Developer Paddy McKillen has won part of his challenge to the National Asset Management Agency.
The Supreme Court ruled that the decision made to acquire Mr McKillen's €2.1bn portfolio of loans had no legal effect.
It ruled that the decision was taken by an interim team on 11 December and 14 December in 2009, before the establishment of NAMA on 21 December of that year.
The court found that NAMA could have made a valid decision after it had been established.
But the consistent assumption by NAMA was that the decision had been made by the interim team and it did not see any necessity for a further decision.
The court found that contrary to the High Court's judgment, the interim team's decision was not given legal effect by any subsequent act or series of acts by NAMA.

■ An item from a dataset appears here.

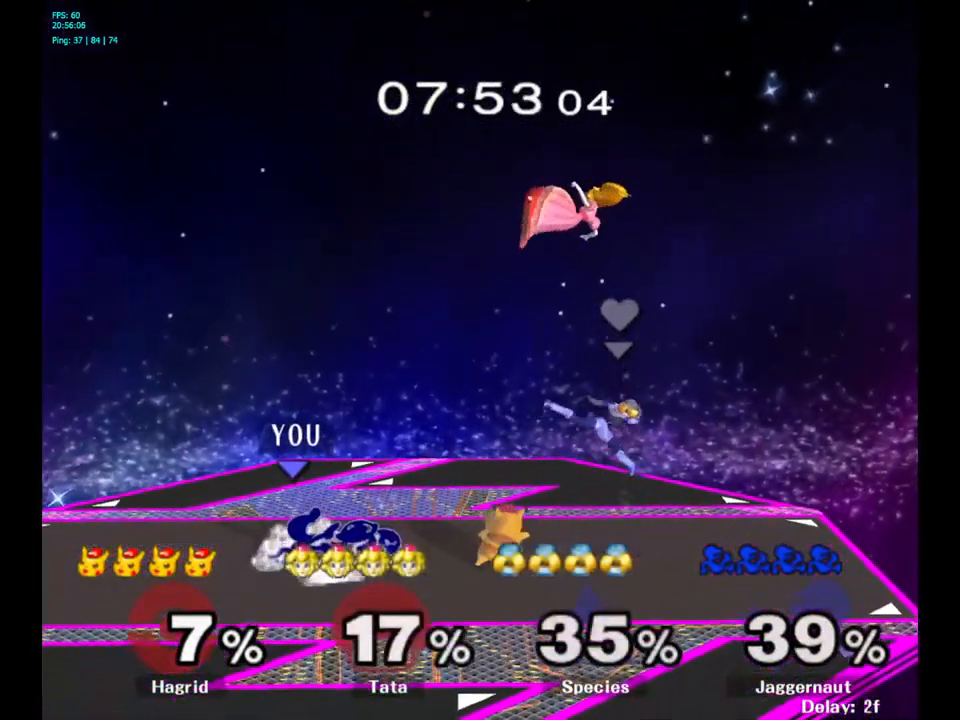
{"buttons": [], "left_stick": "right", "right_stick": "center", "events": [[34, "left_stick", "center"], [201, "left_stick", "left"], [401, "left_stick", "right"], [417, "Y", "down"], [451, "Y", "up"]]}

It said the question of whether NAMA had made a decision to acquire Mr McKillen's assets was not a purely technical and formal one. It said such a decision was an essential step in the statutory process.
The court found that it was of critical importance in this case that NAMA had never reached the stage of serving the financial institutions involved with an acquisition schedule for Mr McKillen's loans.
The court found against Mr McKillen on the issue of the European Commission's approval of NAMA. It found NAMA had not breached the commission's decision to approve the agency.
The court will sit next Wednesday to hear submissions on what will happen to the other issues in Mr McKillen's appeal - the right to fair procedures, the failure of NAMA to take into account relevant factors and the constitutionality of the legislation - in the light of the fact that the court has ruled there is no decision by NAMA.
The Supreme Court's ruling today could simply mean that the NAMA board can now make an official, valid decision to acquire Mr McKillen's loans and start again with the process of acquiring them.